Obviously Lewis was unfaithful in his marriage to Christine, but how much should we read into her vibes with Doug? Was there something more going on between them?
Elkington
: There's a definite chemistry between Christine and Doug. A sexual undercurrent that electrifies their professional relationship. However, Christine loved Lewis very deeply. It's been four years of failing to grieve but being unable to carry on as before. And while she's desperate for the comfort that Doug provides willingly, she's in no place to take things any further at this point.

Duric: I think Doug saw that uncrossable boundary too -- he and Lewis were friends before Lewis was trapped in his catatonia, and he tried to continue that friendship afterwards. What happened to Lewis haunts them both, since they were the investigating officers of the case, and they carried their failure to fully solve it, together.

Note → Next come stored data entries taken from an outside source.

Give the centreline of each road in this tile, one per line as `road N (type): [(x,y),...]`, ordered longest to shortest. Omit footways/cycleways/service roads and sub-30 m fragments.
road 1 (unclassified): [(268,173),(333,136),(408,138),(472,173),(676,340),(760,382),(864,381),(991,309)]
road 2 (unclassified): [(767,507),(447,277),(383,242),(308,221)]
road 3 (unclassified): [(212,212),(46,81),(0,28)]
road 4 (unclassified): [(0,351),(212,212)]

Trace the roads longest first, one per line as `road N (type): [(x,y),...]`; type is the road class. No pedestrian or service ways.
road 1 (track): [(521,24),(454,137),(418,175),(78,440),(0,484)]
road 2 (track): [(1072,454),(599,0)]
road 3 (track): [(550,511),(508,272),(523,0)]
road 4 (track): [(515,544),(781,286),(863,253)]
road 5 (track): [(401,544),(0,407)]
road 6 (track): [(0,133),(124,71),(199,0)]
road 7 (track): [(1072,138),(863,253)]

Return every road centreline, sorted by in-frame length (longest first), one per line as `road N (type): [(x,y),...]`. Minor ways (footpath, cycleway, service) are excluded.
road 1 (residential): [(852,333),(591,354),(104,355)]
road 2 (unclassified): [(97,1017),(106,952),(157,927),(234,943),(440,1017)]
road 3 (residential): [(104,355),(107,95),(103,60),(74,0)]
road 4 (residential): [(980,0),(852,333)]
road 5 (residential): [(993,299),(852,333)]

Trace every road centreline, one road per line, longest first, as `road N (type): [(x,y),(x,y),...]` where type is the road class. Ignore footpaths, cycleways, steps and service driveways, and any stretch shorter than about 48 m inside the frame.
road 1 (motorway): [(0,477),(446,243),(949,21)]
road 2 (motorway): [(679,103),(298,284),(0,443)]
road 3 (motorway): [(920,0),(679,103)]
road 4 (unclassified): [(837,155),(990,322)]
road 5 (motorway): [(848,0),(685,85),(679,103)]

Elena seems to have the hardest time with shapeshifting, not that any of them had an easy time with it, but she's the only love trigger we really explore. Would you guys say that love triggers typically have the hardest time? Or is that something that Elena just had a really, really tough time with?
Duric: I would say that probably Elena had a really, really tough time with it because I think people's, sort of relationships have a -- what love means can be really, really different. And I think for Elena, the fall out of love being her trigger was quite sort of catastrophic. She carries that guilt around with her. So, I would say that if another shifter potentially had love as a trigger it could be a very, very different experience for them.

Elkington: They also talk about shifting as a fight or flight mechanism. If you have a negative trigger like June such as fear, or, if you have a trigger like anger, then actually there's something about taking on someone else's body in a moment of danger or fear that has a positive development. There's something very tragic about love being your trigger because the moment that you want to connect with somebody in a positive way, and be with them as yourself, is the moment that you lose yourself and potentially harm them.

Netflix's The Innocents Looks Insanely Good in This Exciting New Trailer

Finally, do you know what Harry and June's actual plan was when they sped off that ferry, or where they might've been going? Were they sort of flying by the seat of their pants per usual? Duric: I thought they were going to go on a huge European rode trip. That was always my guess.

Elkington: I think that what's quite lovely about Episode 8 is that, even in Episode 1, to be fair, their plan wasn't that well formed. It was enough for them that they were breaking with their families, despite the fact that they had defected life. It was a big thing for them to do that. They had this idea just to get to the city and start a new life and be together and in a way that survived all of these horrors and obstacles as the series. And it's still there enough today. They just want to be together they want to get the hell away from their families and just start again.

There's this kind of innocent, hopeful and, yes, quite naïve love at the center of it in [Season] 1. And it's quite beautiful to know that that [love] survived all of the trauma, even if it then is cut short.

The Innocents is now streaming on Netflix.